I wonder if anyone might be able to tell me whether it’s currently possible to implement data pseudonymization with graylog. Specifically what we’d like to be able to do is to retain log messages with personally identifiable information for a set period, say 6 months, and then pseudonymize the data after that.
I saw this thread where someone seems to have the same question but I don’t think that answers whether it’s possible to hash the logging data after a set period (only that it is possible to hash the data as it comes in). As far as I can tell I don’t believe this would be possible with pipelines?
Would appreciate any advice from people dealing with the same issues at the moment.
Unfortunately is not possible to change data after it is indexed on Elasticsearch.
However, you have two options: anonymize the logs at ingestion time (as stated in the thread you mentioned), or duplicate the data in two different indexes: one with raw data (short retention time) and another with long time retention where you can store anonymized logs.

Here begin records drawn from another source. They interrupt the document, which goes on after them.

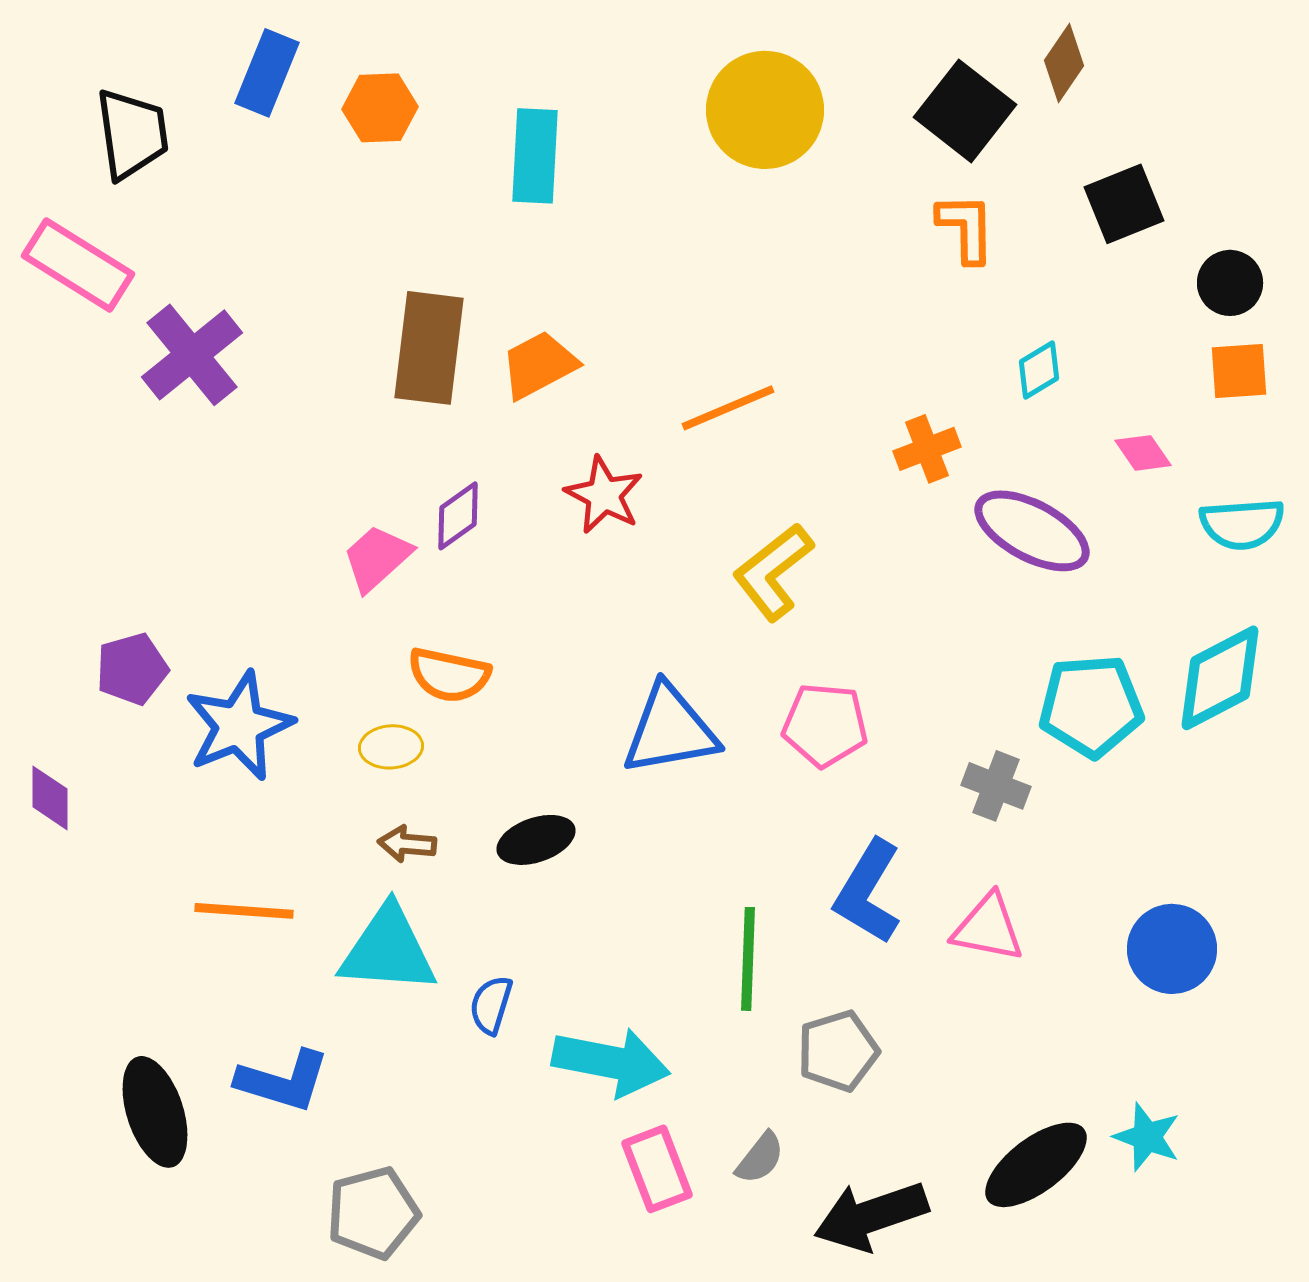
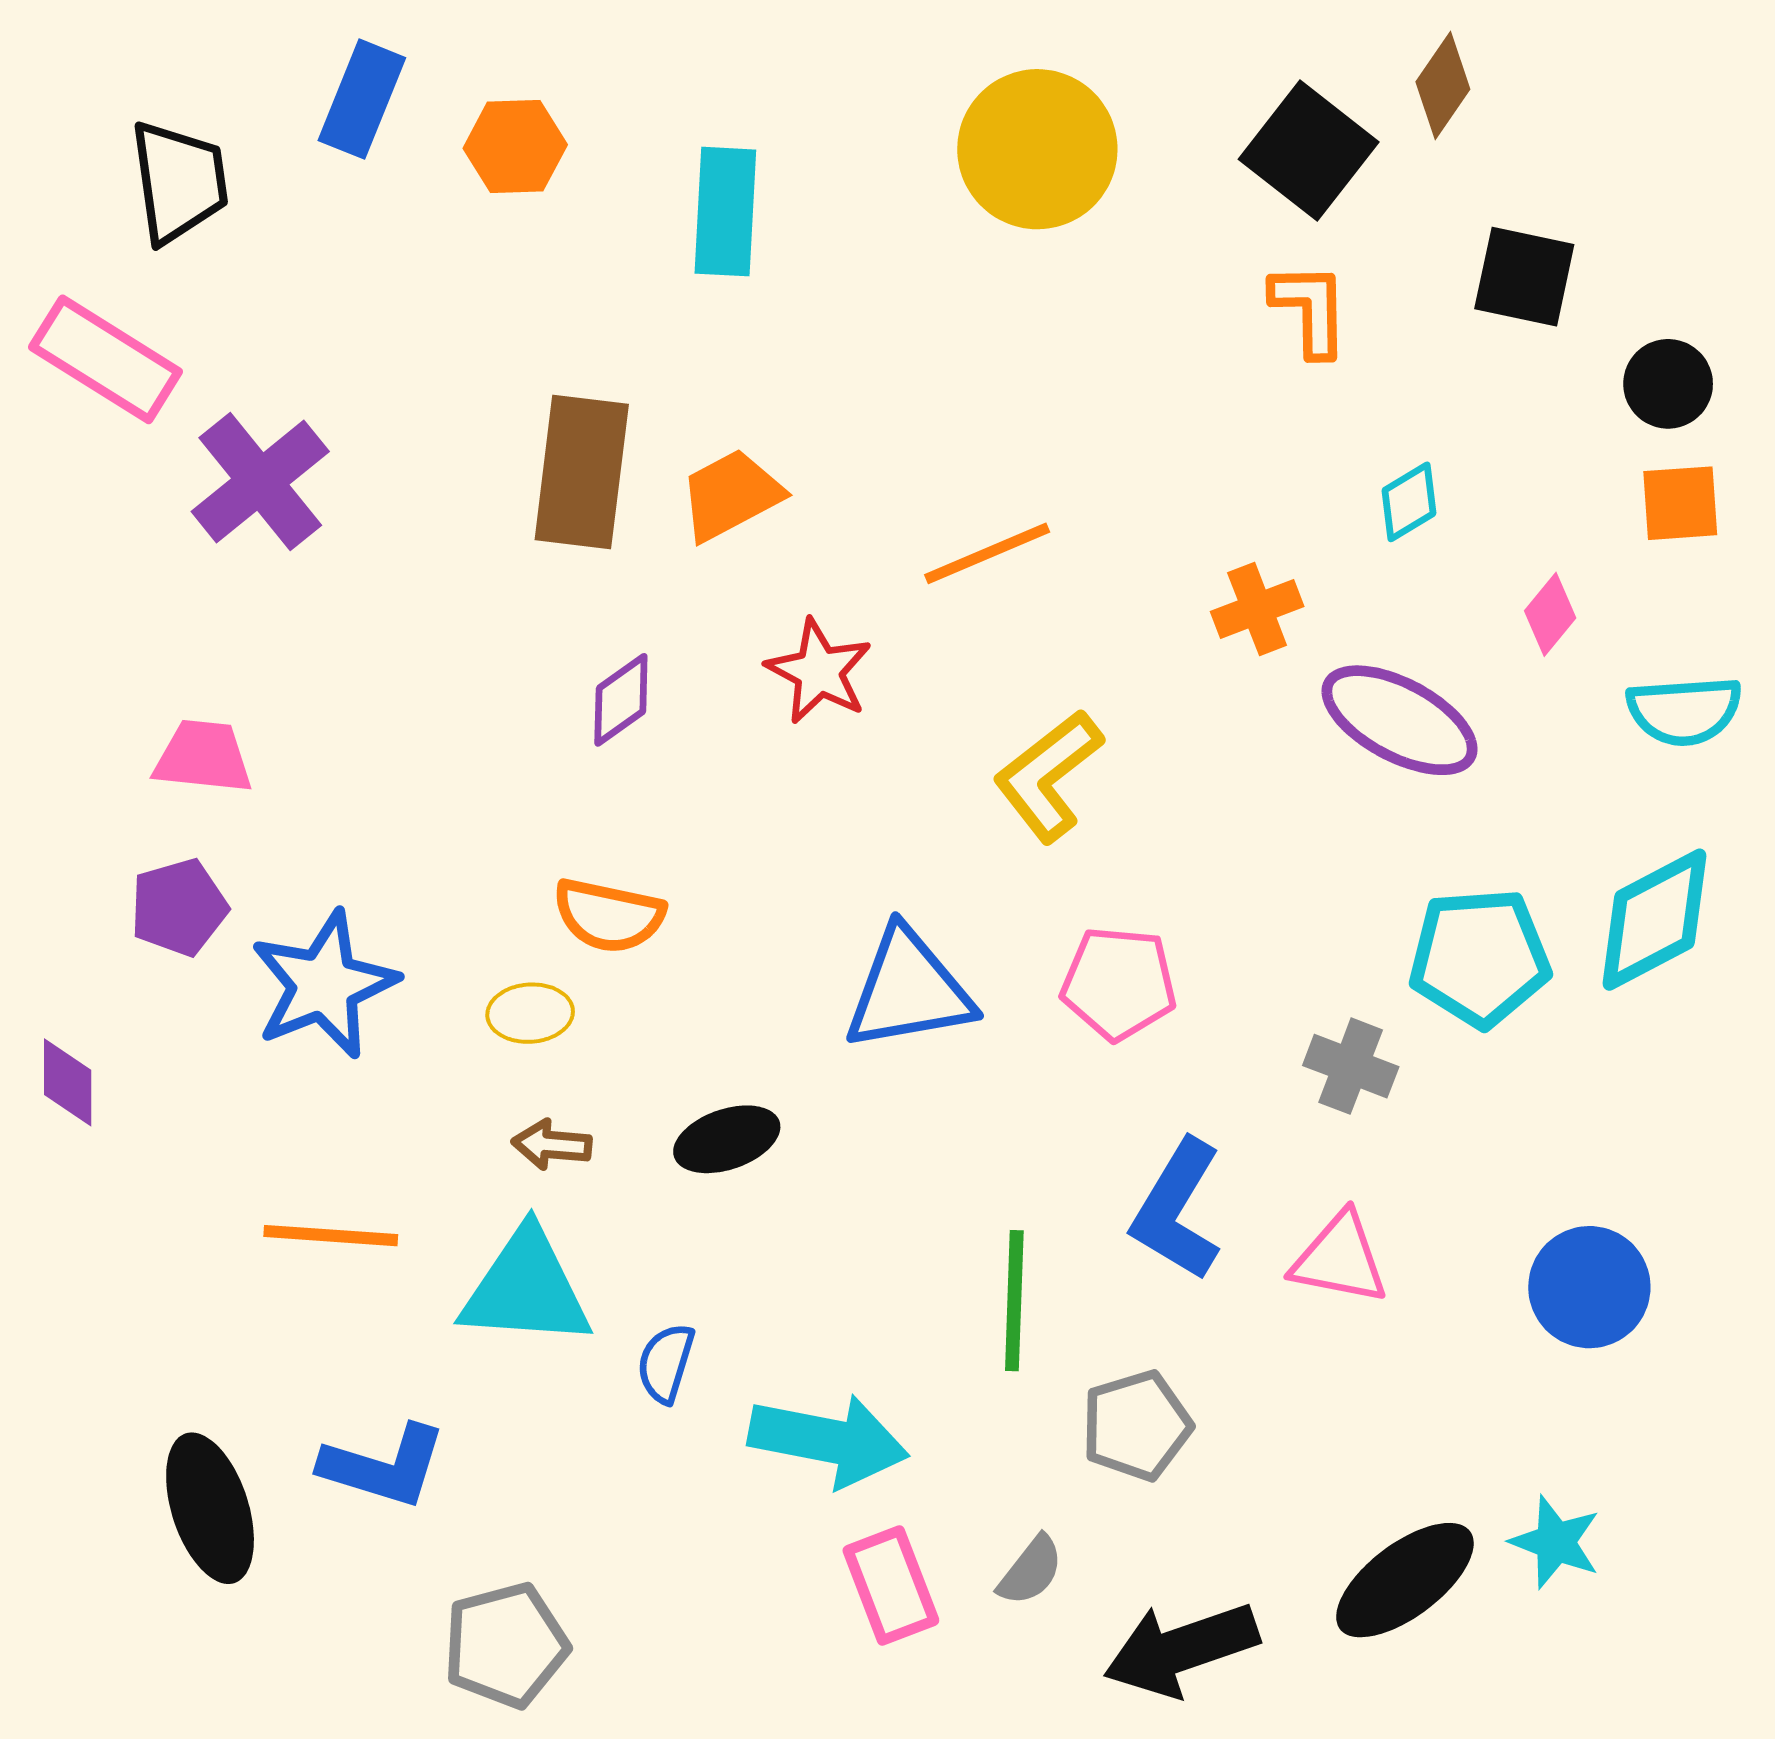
black square: (1124, 204) -> (1524, 277), turned 34
pink diamond: (1143, 453) -> (1550, 614), turned 74
pink trapezoid: (377, 558) -> (203, 757), moved, turned 48

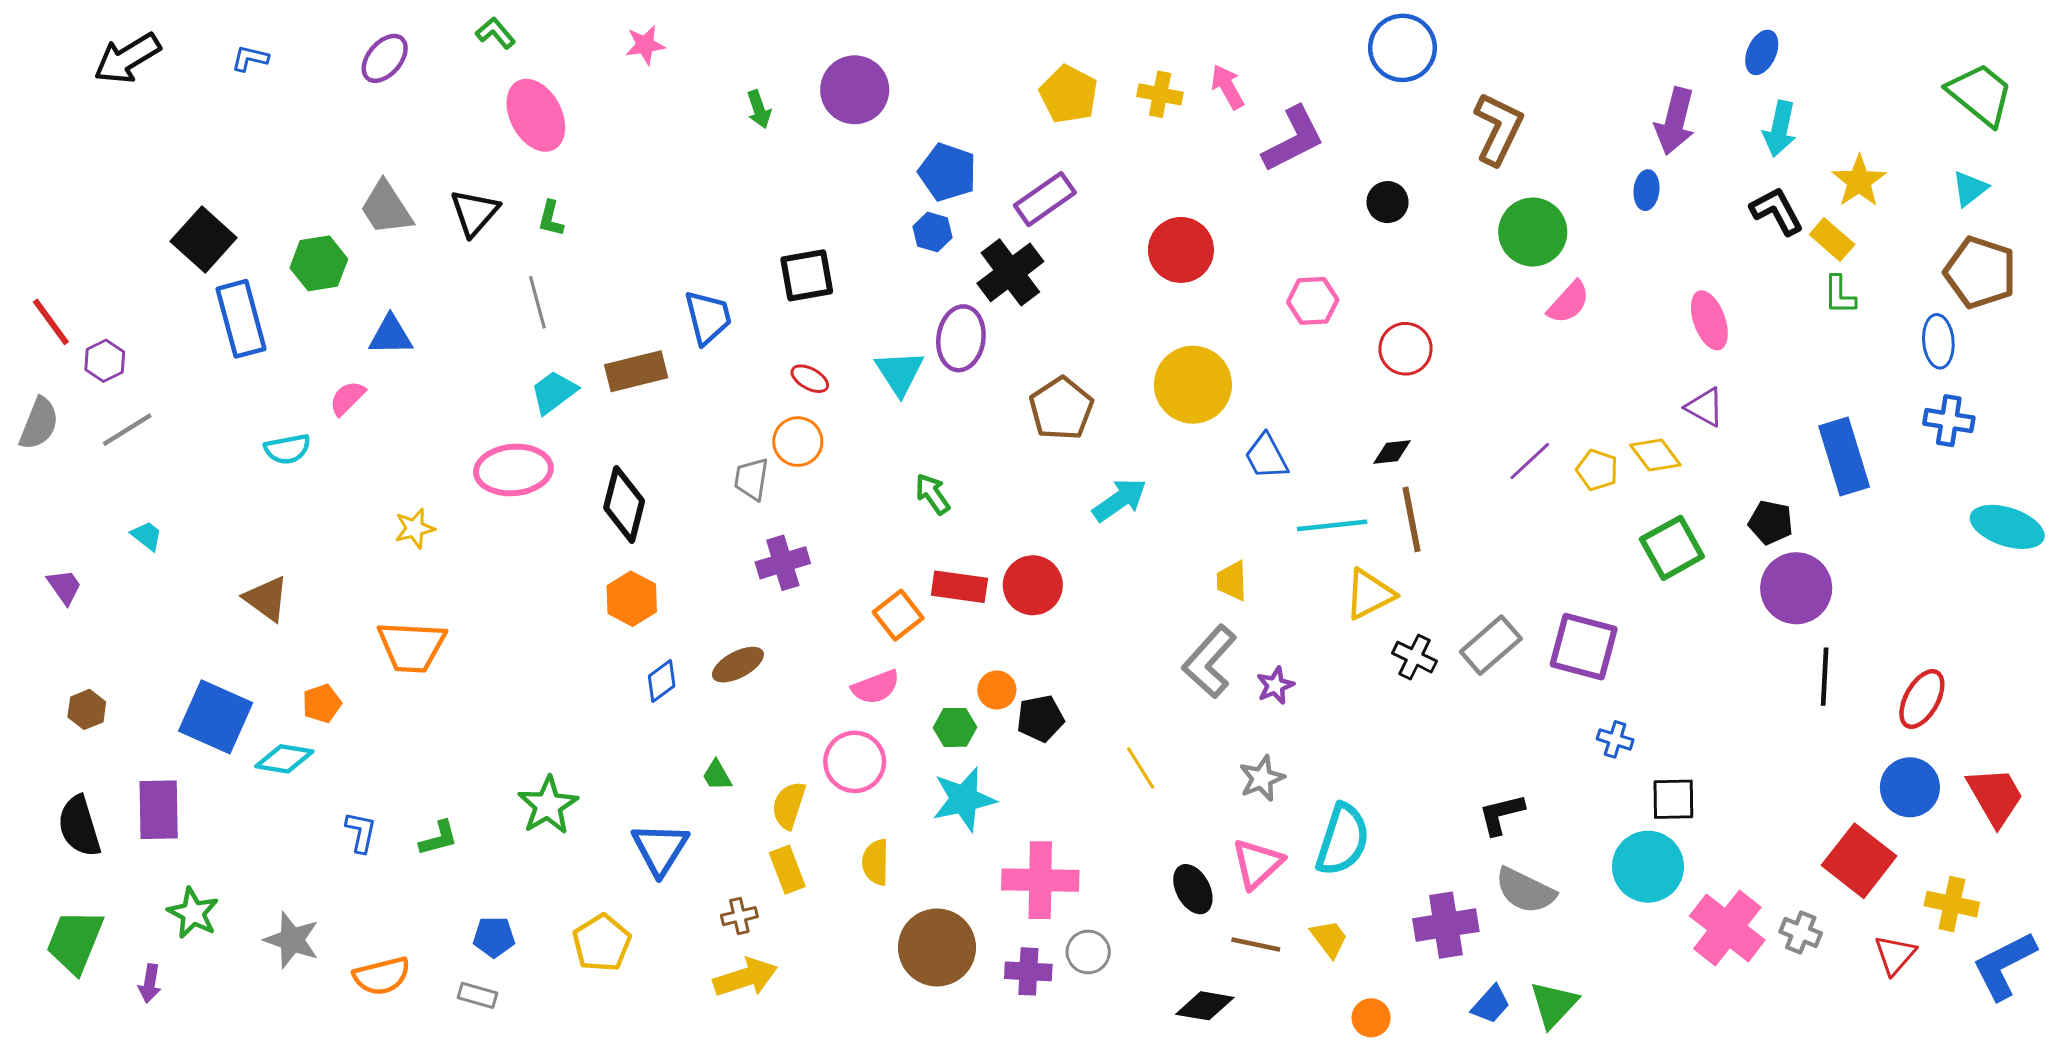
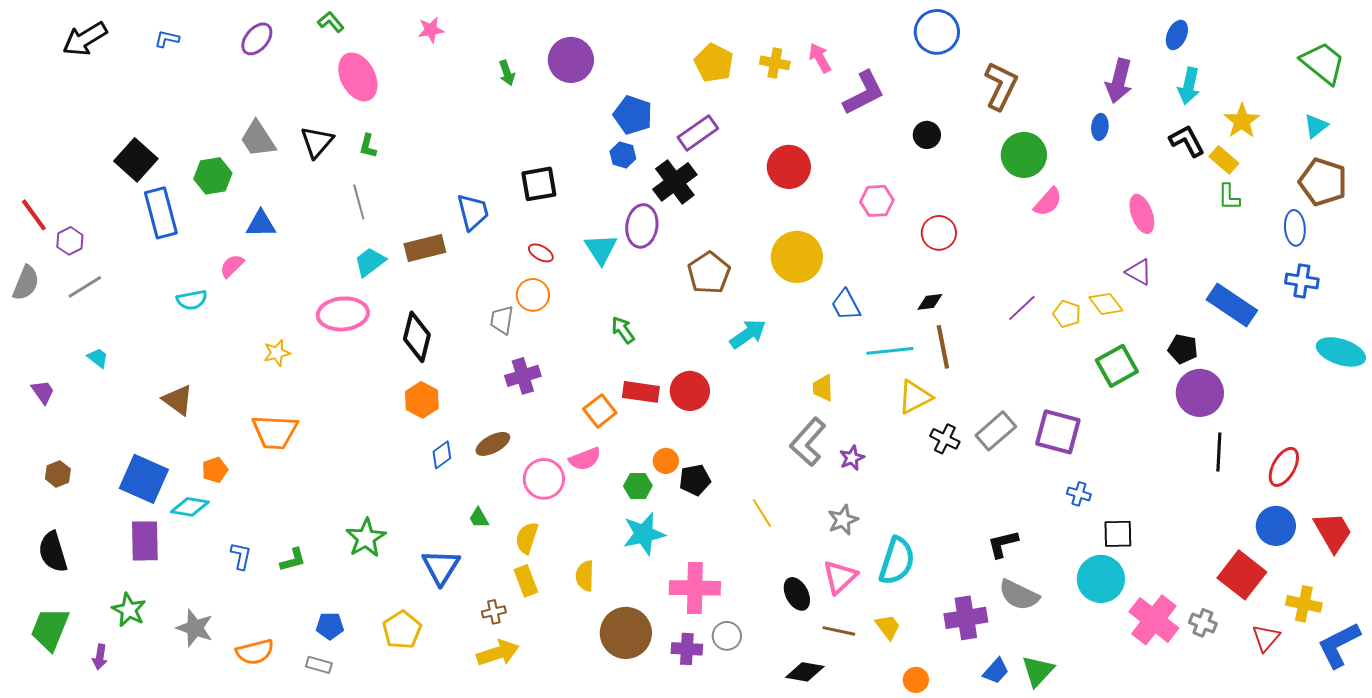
blue rectangle: (1844, 457) -> (1232, 305), turned -39
pink circle: (855, 762) -> (544, 479), moved
purple rectangle: (159, 810) -> (145, 541), moved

What I’m not sure about is how to stream both logs inside the pipeline.
Thanks for the reply Eduardo. Yes, just for anyone else interested I think this is the page of the docs that refers to time-based index retention.
It sounds like all the tools are there (multiple indexes with different retention strategies, pipelines and has functions) but I’m just not entirely sure how to piece them together in the right way yet. Let me know if you work it out as it sounds like you’ve got pretty much the same problem to solve.